Site icon Catalyst For Business

Businesses Owners: Don’t Rely on A Vaccine, Save Your Business by Adapting

Tens of millions of small and medium-size business owners worldwide aren’t in a celebratory mood this year — and for good reason. The COVID-19 pandemic drove many profitable and successful businesses into bankruptcy. As of September, 97,966 businesses were forced into bankruptcy due to the pandemic.

Shutterstock Licensed Photo – By ESB Professional | stock illustration ID: 106001615

Others have managed to hold on to dear life anxiously waiting for life to return to some sense of normalcy. Many of these businesses had no option but to explore bad credit financing just to keep the lights on a little bit longer.

But a select few that were agile and understood how to continue to reach their customers are well-positioned for the future.

Can All Businesses Survive?

There is no one size fits all answer to determine if a small or medium-sized business can sustain themselves throughout 2021.  The list of businesses that are struggling the most includes more obvious sectors like hotels, restaurants, bars, etc.

Businesses that have managed to break even are in a much better position than those that operate at a loss. Those that are turning a profit are still urged to be mindful that much can change in such short notice if the health crisis fails to improve.

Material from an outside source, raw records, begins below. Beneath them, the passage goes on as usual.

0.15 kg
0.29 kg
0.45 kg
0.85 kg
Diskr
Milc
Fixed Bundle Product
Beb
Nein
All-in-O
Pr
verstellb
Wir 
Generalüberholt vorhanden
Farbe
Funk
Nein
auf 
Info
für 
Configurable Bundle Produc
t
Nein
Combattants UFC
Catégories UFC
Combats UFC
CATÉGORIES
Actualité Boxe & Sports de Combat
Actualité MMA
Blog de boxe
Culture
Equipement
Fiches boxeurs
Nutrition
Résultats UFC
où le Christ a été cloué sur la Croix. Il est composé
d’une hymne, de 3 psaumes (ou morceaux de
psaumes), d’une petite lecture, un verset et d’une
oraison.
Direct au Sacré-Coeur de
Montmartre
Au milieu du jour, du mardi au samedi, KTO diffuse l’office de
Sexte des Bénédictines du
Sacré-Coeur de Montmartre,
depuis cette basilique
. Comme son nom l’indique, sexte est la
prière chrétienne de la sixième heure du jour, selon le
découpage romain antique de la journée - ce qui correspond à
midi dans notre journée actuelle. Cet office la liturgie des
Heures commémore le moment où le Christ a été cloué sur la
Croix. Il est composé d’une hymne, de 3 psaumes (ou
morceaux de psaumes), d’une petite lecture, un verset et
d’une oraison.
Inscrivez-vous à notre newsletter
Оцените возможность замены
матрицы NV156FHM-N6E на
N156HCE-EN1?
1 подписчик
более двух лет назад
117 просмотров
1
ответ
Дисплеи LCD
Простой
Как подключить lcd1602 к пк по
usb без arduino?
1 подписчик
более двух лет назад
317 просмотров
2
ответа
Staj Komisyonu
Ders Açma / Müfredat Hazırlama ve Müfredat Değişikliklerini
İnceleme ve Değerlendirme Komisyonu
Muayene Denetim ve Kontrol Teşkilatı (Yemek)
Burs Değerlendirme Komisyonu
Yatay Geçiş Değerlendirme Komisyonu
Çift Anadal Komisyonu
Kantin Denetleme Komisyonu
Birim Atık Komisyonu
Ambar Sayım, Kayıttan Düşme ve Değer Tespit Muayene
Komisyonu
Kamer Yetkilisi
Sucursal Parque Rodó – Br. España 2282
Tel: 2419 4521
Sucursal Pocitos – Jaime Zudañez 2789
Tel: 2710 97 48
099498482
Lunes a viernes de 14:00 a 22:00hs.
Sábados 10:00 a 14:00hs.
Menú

One of the biggest misconceptions in the business community is one or more vaccines against the coronavirus will usher in an immediate economic rebound. Expectations for life to return back to its prior state is an assumption individual business owners shouldn’t make.

How Successful Businesses Adapted

Small and medium-size business owners can not only survive the pandemic but thrive in the aftermath with a shift in thinking.

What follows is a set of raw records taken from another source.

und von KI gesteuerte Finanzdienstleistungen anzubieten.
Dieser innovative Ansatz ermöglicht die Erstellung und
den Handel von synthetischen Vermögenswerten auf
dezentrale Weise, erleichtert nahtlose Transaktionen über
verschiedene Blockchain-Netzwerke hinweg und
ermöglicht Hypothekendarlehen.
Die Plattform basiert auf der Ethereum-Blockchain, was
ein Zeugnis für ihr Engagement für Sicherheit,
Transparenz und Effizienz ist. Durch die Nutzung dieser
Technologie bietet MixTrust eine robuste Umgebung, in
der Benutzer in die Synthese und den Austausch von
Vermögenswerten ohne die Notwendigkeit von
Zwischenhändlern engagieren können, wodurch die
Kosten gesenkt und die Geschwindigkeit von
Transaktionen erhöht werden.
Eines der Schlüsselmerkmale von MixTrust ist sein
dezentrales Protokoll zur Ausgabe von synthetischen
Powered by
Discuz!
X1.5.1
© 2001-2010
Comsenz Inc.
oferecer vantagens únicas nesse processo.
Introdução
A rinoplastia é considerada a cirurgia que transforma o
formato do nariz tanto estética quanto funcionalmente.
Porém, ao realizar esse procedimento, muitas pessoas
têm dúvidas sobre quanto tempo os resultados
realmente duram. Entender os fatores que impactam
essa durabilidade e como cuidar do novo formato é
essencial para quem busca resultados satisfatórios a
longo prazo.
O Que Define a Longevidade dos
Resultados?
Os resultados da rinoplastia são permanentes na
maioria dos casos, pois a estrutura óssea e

Instead of relying on foot traffic to generate sales, companies need to go on the offensive and market their products online. Doing so through social media platforms that offer precise targeting abilities like Facebook makes the process very easy.

This may have seemed like the obvious decision but it also happened to be the only decision. Customers are flocking online in record numbers as they want to take advantage of the safer way to buy goods.

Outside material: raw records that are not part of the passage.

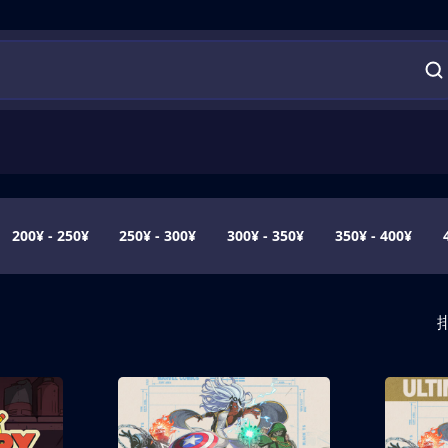
200¥ - 250¥
250¥ - 300¥
300¥ - 350¥
350¥ - 400¥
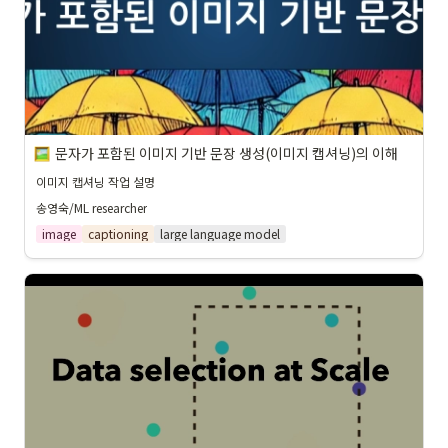
문자가 포함된 이미지 기반 문장 생성(이미지 캡셔닝)의 이해
이미지 캡셔닝 작업 설명
송영숙/ML researcher
image
captioning
large language model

Consumers are buying anything and everything online, even items that aren’t traditionally associated with online purchases, like home and garden items. As customers are moving online and want to buy non-traditional items, businesses need to do so as well to meet the customer where they want to be met.

Longer-Term Benefits

Payment processor PayPal said in May that people over 50 accounted for its fastest-growing segment from March to April. The company noted these trends are sustainable — an implication that online growth will continue across each and every age group.

COVID most certainly didn’t change online buying habits but it did speed up the adoption.

The best part about a transition to the digital universe is that companies don’t need to generate the same amount of sales as before to reap the same profit.

Companies that operated within a physical retail landscape had many overhead fixed costs they had to cover, like rent and insurance. Companies that sold their product within a big-box chain had to share part of the revenue with the retailer.

But when the consumer shops online with a company, the relationship can be much more lucrative.

Small and medium-size businesses that prove themselves able to adapt to the most challenging times in recent history will find it a lot easier to grow moving forward. This is especially if they require outside funding.

The really successful companies that stand out and generate impressive cash flows when times are tough will find it easier to obtain financing at attractive rates. A select few will even catch the attention of individual investors who will inject capital in exchange for a small ownership stake.

The present and future are surprisingly bright, but only for those who want to make it so.

Vaccine Rollout Isn’t A Savior

As of early December, there was just one Western-made vaccine that has been approved. The United Kingdom was the first nation to approve the joint Pfizer-BioNTech vaccine and the first recipient on Dec. 8 was a 90-year old named Margaret Keenan.

The global community rightfully so took a minute out of their lives to marvel at the milestone. Within months of the discovery of a terrible illness, a vaccine was created that can rid the world of the horrible crisis.

But business owners worldwide are in the exact same position as they were prior to Keenan receiving the vaccine. How does a struggling retailer in say Australia benefit from one vaccine dose halfway across the planet? They don’t — at least not right away.

Conclusion: Don’t Sit Back and Wait

The very limited supply of vaccines means it will be reserved exclusively for the population group most at-risk, that is seniors. No one could argue this is the wrong way to proceed. It just means business owners need to hold on tight until there is ample supply to vaccinate a very sizable part of the population.

Timelines of when this can be completed vary from country to country. In the U.S., NationalInstitute of Allergy and Infectious Diseases Director Anthony Fauci said herd immunity is possible by the end of summer 2021 while “normality that is close to where we were before” is likely before the start of 2022.

Meanwhile, health experts in Canada are admitting the timeline towards herd immunity is “unknown.” Australia is only on track to approve a vaccine for use by late January after the country abandoned its own homegrown vaccine after studies showed it could interfere with HIV diagnosis.

Regardless of the health situation, the e-commerce universe will not only stay open for business as usual but likely grow in 2021. Are you positioned to take advantage of the growth or willing to wait many more months for the vaccine to work its way through the population?